Written by: FFT Webmaster | November 30th, 2011

Woody Harrelson in RAMPART

Buzz has been building since the Toronto International Film Festival about Woody Harrelson’s take-no-prisoners performance as a corrupt cop in 1990s Los Angeles in the new policier RAMPART. The film reunites the actor with director Oren Moverman, who directed Harrelson to an Oscar nomination in THE MESSENGER. For this film, Moverman collaborated on the script with crime fiction specialist James Ellroy to deliver a powerful drama of one “bad cop” and his eventual personal and professional meltdown. Woody Harrelson is at the peak of his powers as a cynical, trigger-happy officer oblivious to the fresh winds of change and accountability sweeping through his embattled department. To the credit of its director and co-writers, the film is drenched in atmosphere and packs a verbal punch from start to finish. This is not easygoing filmmaking but is fierce, ugly but impossible to turn away from.
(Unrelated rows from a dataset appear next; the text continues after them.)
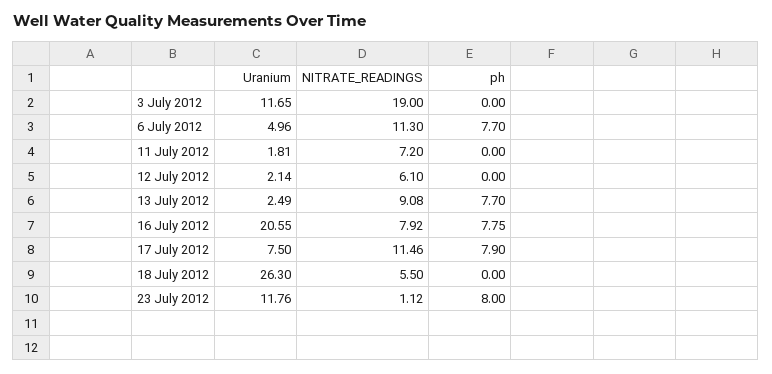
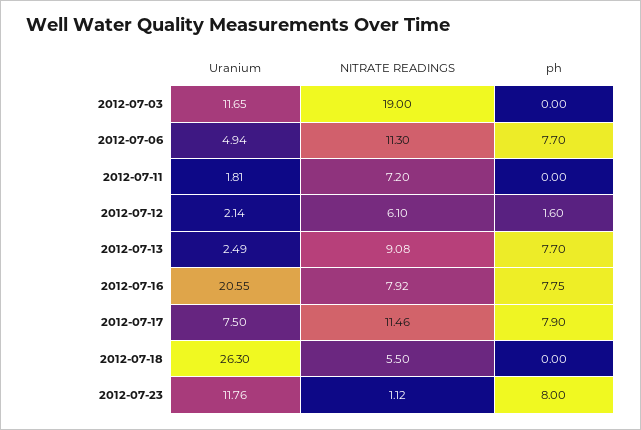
  {
    "Uranium": {
      "3 July 2012": 11.65,
-     "6 July 2012": 4.96,
+     "6 July 2012": 4.94,
      "11 July 2012": 1.81,
      "12 July 2012": 2.14,
      "13 July 2012": 2.49,
      "16 July 2012": 20.55,
      "17 July 2012": 7.5,
      "18 July 2012": 26.3,
      "23 July 2012": 11.76
    },
    "NITRATE_READINGS": {
      "3 July 2012": 19,
      "6 July 2012": 11.3,
      "11 July 2012": 7.2,
      "12 July 2012": 6.1,
      "13 July 2012": 9.08,
      "16 July 2012": 7.92,
      "17 July 2012": 11.46,
      "18 July 2012": 5.5,
      "23 July 2012": 1.12
    },
    "ph": {
      "3 July 2012": 0,
      "6 July 2012": 7.7,
      "11 July 2012": 0,
-     "12 July 2012": 0,
+     "12 July 2012": 1.6,
      "13 July 2012": 7.7,
      "16 July 2012": 7.75,
      "17 July 2012": 7.9,
      "18 July 2012": 0,
      "23 July 2012": 8
    }
  }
The time: 1999. The place: Los Angeles. Officer Dave Brown (Harrelson) is a rough-justice type whose 24 years on the force have taught him the necessity of bending the rules to attain his ends.  He maintains combative relationships with his fellow officers, a master at the racist and chauvinist put-down. His relationship with his ex-wives is also fraught with callousness (as displayed by the downtrodden acting styles of Anne Heche and Cynthia Nixon). When he lets loose on a suspect, who he beats mercilessly, it is caught on videotape and rapidly makes the rounds of the news magazines and television shows, stirring up a Rodney King-like embarrassment that the LAPD does not need. An ambitious, tough-as-nails district attorney, played by Sigourney Weaver, tries to get the errant cop to retire, while he jousts with a foxy defense lawyer played by Robin Wright.
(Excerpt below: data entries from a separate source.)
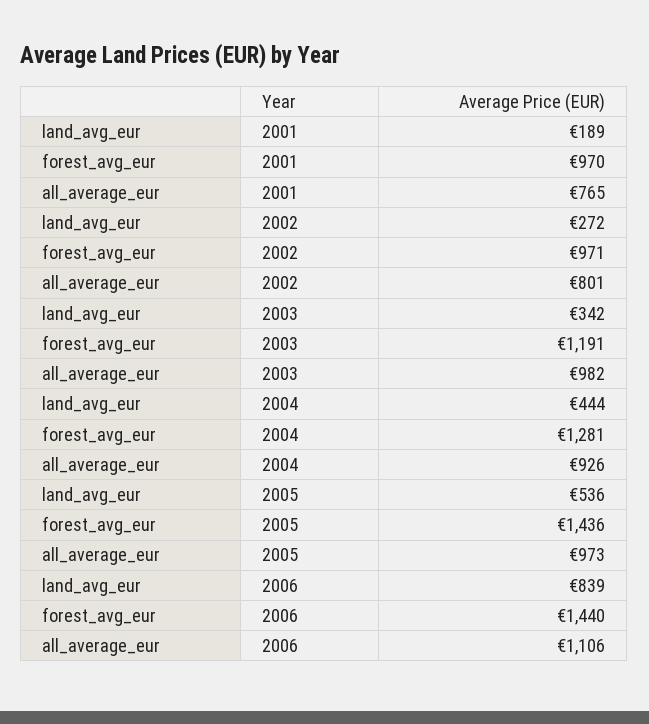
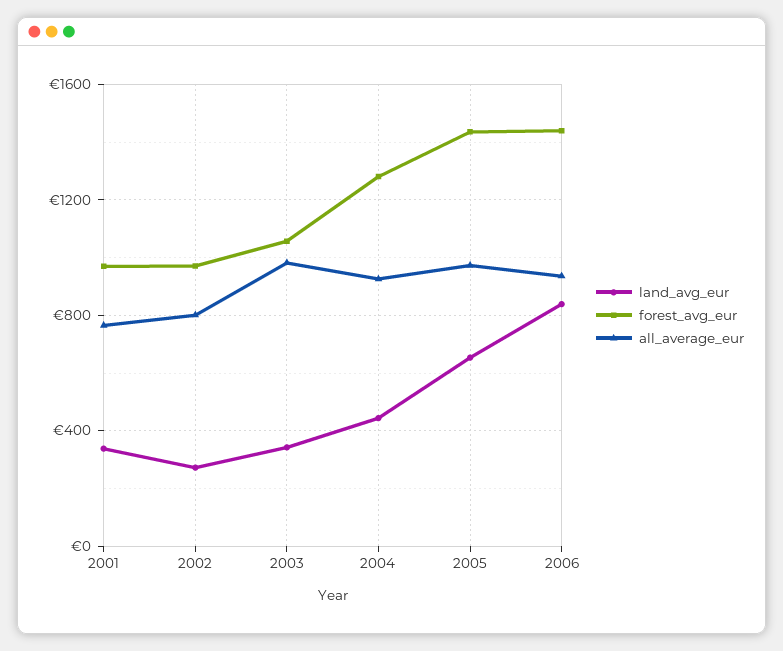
  {
    "land_avg_eur": {
-     "2001": 189,
+     "2001": 350,
      "2002": 272,
      "2003": 342,
      "2004": 444,
-     "2005": 536,
+     "2005": 650,
      "2006": 839
    },
    "forest_avg_eur": {
      "2001": 970,
      "2002": 971,
-     "2003": 1191,
+     "2003": 1050,
      "2004": 1281,
      "2005": 1436,
      "2006": 1440
    },
    "all_average_eur": {
      "2001": 765,
      "2002": 801,
      "2003": 982,
      "2004": 926,
      "2005": 973,
-     "2006": 1106
+     "2006": 950
    }
  }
With the noose tightening around his neck, the behavior of the rogue cop becomes more and more outrageous and more evidently self-destructive. As he memorably quips in one tense scene “I am not a racist…..in general, I hate all people”. The feeling would seem to be mutual, as everyone eventually turns on him in the film’s second half. The film, Moverman’s sophomore effort after his debut with THE MESSENGER, has a searching quality and despite its tough stance, an emotional heart, brought to light in a few choice scenes by actor Ben Foster (who starred opposite Harrelson in THE MESSENGER), playing a homeless drifter who threatens to tell what he knows. It all turns very ugly but Harrelson’s fierce depiction of a man with little moral code is fascinating to watch…..almost a guilty pleasure. The film’s intensity is enhanced by the raw, handheld cinematography by Bobby Bukowski. Los Angeles has never looked as dark, grimy and menacing as it does in this film. It may not be the sun-dappled picture of Los Angeles that we’ve seen in hundreds of films, but this is a story that reeks of atmosphere and objective truth.